“A nossa responsabilidade social sempre foi uma manifestação dos valores do meu avô”



O Grupo Nabeiro lidera o ranking das empresas mais responsáveis em Portugal. Em entrevista à Green Savers, Rita Nabeiro garante que a responsabilidade social “sempre foi uma manifestação
dos valores” do seu avô, Rui Nabeiro, e que, “sendo o Grupo Nabeiro uma empresa familiar, esses valores estão presentes na família, mas atravessam toda a organização, desde colaboradores, a clientes e parceiros”.
A Administradora Executiva do Grupo Nabeiro e CEO da Adega Mayor afirma que o primeiro lugar num ranking de 100 do Merco é o resultado de “uma estratégia de desenvolvimento do negócio
e do investimento na nossa atuação e no nosso compromisso com a sustentabilidade”, mas é um trabalho “infinito que nunca se pode dar como concluído ou garantido”.

Que atributos precisa ter uma empresa para merecer qualificar-se como socialmente responsável?

Sabemos que, tal como não existem pessoas perfeitas, também não existem empresas
perfeitas. Por isso, é importante ter um olhar crítico e constante sobre as nossas organizações, onde a responsabilidade social deve fazer parte da cultura empresarial, mas mais do que isso, ser
um compromisso a longo prazo. Trata-se de um processo de melhoria contínua, na sua relação com os colaboradores, a comunidade e os parceiros e deve ser adequada ao setor e à dimensão da empresa. Como empresas, temos a obrigação de entender o nosso papel, e de saber que não nos podemos desprender da nossa responsabilidade enquanto agentes de mudança e de impacto. Mais do que estarmos única e exclusivamente virados para dentro, temos de ter uma postura virada para a comunidade, interna e externa, e estar cientes dos impactos e das externalidades da nossa atividade.
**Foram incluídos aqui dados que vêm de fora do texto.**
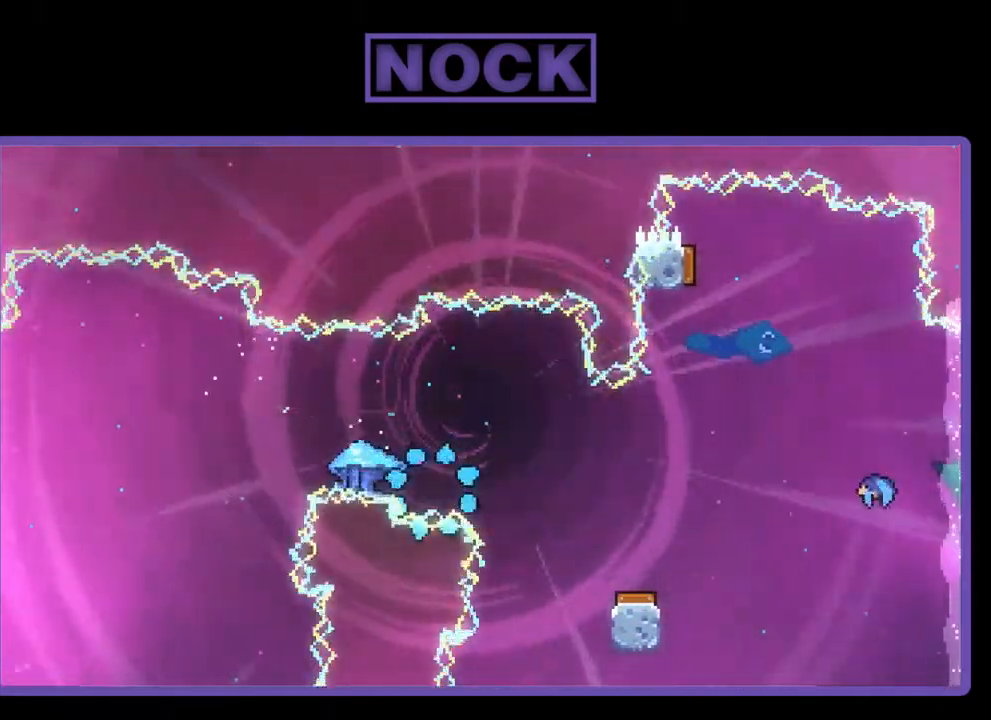
{"buttons": [], "right_stick": "center", "events": []}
Torna-se fundamental desenvolver estratégias e soluções que visem uma aplicação socialmente correta, ambientalmente sustentável e, como seria de esperar, economicamente viável. Esta sempre foi a postura do Grupo Nabeiro e, por isso, a responsabilidade social é um valor prioritário dentro da organização. Encaramo-la de forma abrangente, não só através da implementação de ações e iniciativas, como também partimos de uma premissa que se traduz na adoção de boas práticas, desde sempre, de dentro
para fora.

Uma empresa responsável preocupa-se em neutralizar os impactos negativos da sua atividade. De que forma é que o Grupo Nabeiro o faz?
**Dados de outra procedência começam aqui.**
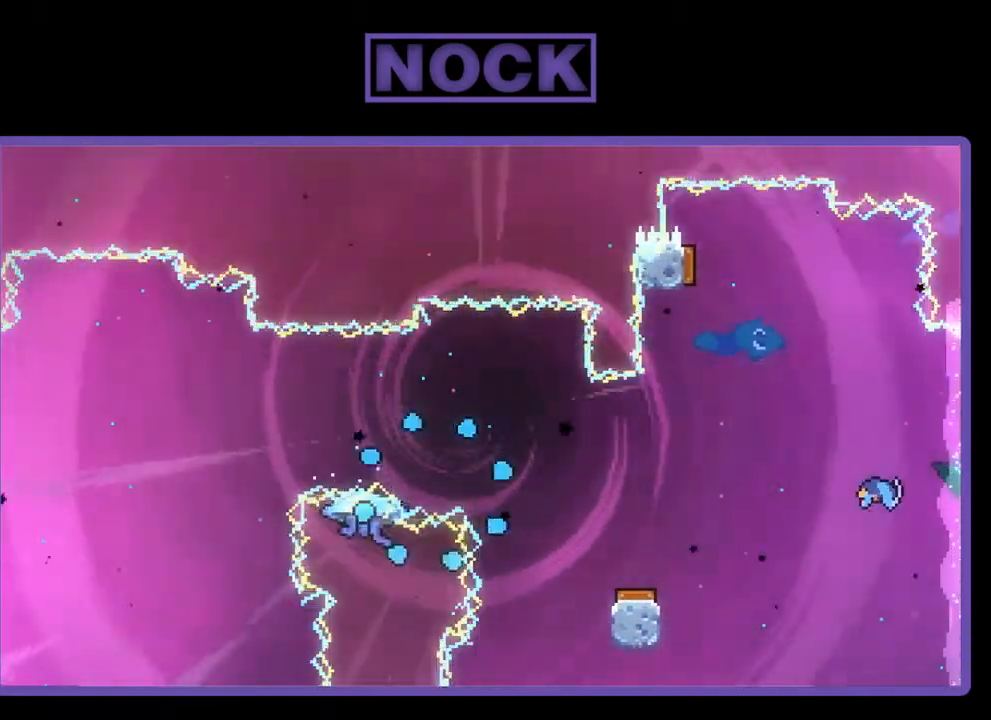
{"buttons": ["R2"], "right_stick": "center", "events": [[317, "R2", "down"]]}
Sem o compromisso das empresas e dos seus líderes nunca será possível atingir
um desenvolvimento sustentável. A sua contribuição é crucial para mitigar coletivamente
o impacto no planeta, seja através da redução e neutralização da sua atividade, seja através da adoção de práticas consideradas regenerativas. Só assim será possível atingir as metas do Acordo de Paris, do Pacto Ecológico Europeu e da recente Lei do Clima em Portugal, rumo à neutralidade carbónica, assim como contribuir para os 17 Objetivos de Desenvolvimento Sustentável, muito embora saibamos que o mundo está muito longe de conseguir cumprir os seus compromissos.

Desta forma, o Grupo Nabeiro pretende reforçar a sua atuação de forma holística e integrada, através do constante desenvolvimento da nossa estratégia, e da forma como gerimos a nossa cadeia de valor, dentro (pessoas e produtos) e fora da organização (fornecedores e contributo para a comunidade). Procuramos manter e reforçar o nosso compromisso com a minimização dos impactos das nossas atividades e dos
nossos bens e serviços no ciclo de vida dos nossos produtos, tomando medidas que garantem a utilização sustentável dos recursos.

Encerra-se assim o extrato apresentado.